Editorial, La Jornada
El presidente brasileño, Luiz Inacio Lula da Silva, reaccionó ayer con inusitada firmeza y energía al no menos insólito ultimátum que recibió del régimen espurio conformado en Honduras: definir, en un plazo de diez días, “el estatus” del presidente constitucional, Manuel Zelaya, refugiado en la embajada de Brasil en Tegucigalpa desde hace exactamente una semana, tras su regreso al país centroamericano. Además, la dictadura que encabeza Roberto Micheletti exigió que el gobierno de Brasilia “tome medidas inmediatamente para asegurar que el señor Zelaya deje de utilizar la protección que le ofrece la representación diplomática para instigar la violencia en Honduras”, y amenazó con “tomar medidas adicionales de acuerdo al derecho internacional”.

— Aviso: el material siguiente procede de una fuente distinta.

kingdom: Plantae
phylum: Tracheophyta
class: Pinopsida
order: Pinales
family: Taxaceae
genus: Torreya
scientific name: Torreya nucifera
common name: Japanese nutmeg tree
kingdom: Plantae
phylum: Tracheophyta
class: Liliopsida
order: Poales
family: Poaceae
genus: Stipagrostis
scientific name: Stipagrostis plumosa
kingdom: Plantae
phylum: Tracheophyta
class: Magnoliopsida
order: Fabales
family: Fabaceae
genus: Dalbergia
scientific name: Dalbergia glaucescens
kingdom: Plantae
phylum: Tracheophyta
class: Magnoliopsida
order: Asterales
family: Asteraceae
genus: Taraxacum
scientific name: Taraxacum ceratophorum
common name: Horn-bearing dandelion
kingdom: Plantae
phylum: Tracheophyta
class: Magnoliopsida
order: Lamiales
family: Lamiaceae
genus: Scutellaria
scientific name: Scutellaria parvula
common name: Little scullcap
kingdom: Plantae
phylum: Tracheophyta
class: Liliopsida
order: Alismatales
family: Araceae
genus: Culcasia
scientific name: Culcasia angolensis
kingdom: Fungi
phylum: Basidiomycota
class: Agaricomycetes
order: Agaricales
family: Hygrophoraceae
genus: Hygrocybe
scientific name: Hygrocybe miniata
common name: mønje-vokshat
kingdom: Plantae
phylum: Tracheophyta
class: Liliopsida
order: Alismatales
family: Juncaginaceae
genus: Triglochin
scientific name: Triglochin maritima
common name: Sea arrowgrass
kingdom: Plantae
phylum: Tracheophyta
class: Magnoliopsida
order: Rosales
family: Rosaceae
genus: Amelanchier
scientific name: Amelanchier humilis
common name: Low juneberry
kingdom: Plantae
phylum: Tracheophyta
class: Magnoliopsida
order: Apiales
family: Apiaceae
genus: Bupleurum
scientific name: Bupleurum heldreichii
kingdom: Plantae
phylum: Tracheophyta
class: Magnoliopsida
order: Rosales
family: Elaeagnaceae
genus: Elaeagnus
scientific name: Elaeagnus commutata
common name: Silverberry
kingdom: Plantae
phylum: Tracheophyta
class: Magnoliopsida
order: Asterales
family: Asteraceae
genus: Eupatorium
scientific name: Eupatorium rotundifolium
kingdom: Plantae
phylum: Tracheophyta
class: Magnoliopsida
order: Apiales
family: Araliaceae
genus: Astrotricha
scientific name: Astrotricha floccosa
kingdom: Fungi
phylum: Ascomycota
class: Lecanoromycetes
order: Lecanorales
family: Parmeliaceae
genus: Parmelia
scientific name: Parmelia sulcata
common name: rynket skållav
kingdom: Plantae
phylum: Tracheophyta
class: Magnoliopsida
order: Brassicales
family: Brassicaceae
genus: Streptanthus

A tono con esa bravuconería, los golpistas impidieron ayer el ingreso al país de funcionarios de la Organización de Estados Americanos y a integrantes de la representación diplomática española, luego de prohibir el retorno a Tegucigalpa de los embajadores de Argentina, España, México y Venezuela, quienes buscaban interponer sus buenos oficios ante el impasse que se vive en la nación centroamericana. En respuesta, el presidente brasileño, quien se encontraba ayer en una reunión en la isla venezolana de Margarita, para participar en una significativa reunión cumbre de mandatarios de Sudamérica y África, señaló que su gobierno “no tolerará un ultimátum de un gobierno golpista”.
El despropósito está a la vista: un régimen repudiado por los gobiernos y las sociedades de todo el mundo, sostenido internamente por las macanas, los gases lacrimógenos y las armas de fuego de la policía y el ejército, no está en situación de imponer condiciones a una potencia regional como es Brasil, país que además de tener un vasto peso político, diplomático, económico y militar, cuenta con un gobierno dotado de una altísima legitimidad, tanto en lo interno como en el panorama internacional.
Las únicas explicaciones posibles del exabrupto cometido por el gorilato hondureño son, o bien una situación desesperada, en la que los golpistas no encuentran otro camino que ensayar una huida hacia delante, o bien la certeza de un respaldo inconfesable entre sectores regresivos del gobierno y del aparato militar-industrial estadunidense.
Sea cual fuere el motivo del dislate, la crisis política en Honduras avanza a una agudización peligrosa. La perspectiva de una nueva agresión, esta vez en gran escala, contra el recinto diplomático brasileño en Tegucigalpa y contra el presidente Zelaya, quien se encuentra en él, desembocaría en una internacionalización del conflicto interno y colocaría al régimen dictatorial ya no sólo como transgresor de la legalidad hondureña, sino también como violador de leyes internacionales fundamentales para la convivencia, como las que consagran la inviolabilidad y la extraterritorialidad de embajadas y consulados. Tal horizonte conllevaría, además, la decisión de los golpistas de llevar la represión interna –que ha dejado ya varios muertos– a nuevos niveles de violencia y criminalidad.
En el momento presente es necesario, pues, que el conjunto de los gobiernos del hemisferio, empezando por el que encabeza Barack Obama, manifiesten en forma inequívoca su total solidaridad con las autoridades de Brasilia y exijan al gorilato hondureño que deponga sus intenciones agresivas y abandone el poder sin trámites ni condiciones. Por ética y por conveniencia propia, la comunidad internacional debe corresponder con firmeza al heroísmo de la resistencia popular hondureña, que durante tres meses ha pugnado, a mano limpia y a costa de varias vidas, por el retorno del país centroamericano a la institucionalidad democrática.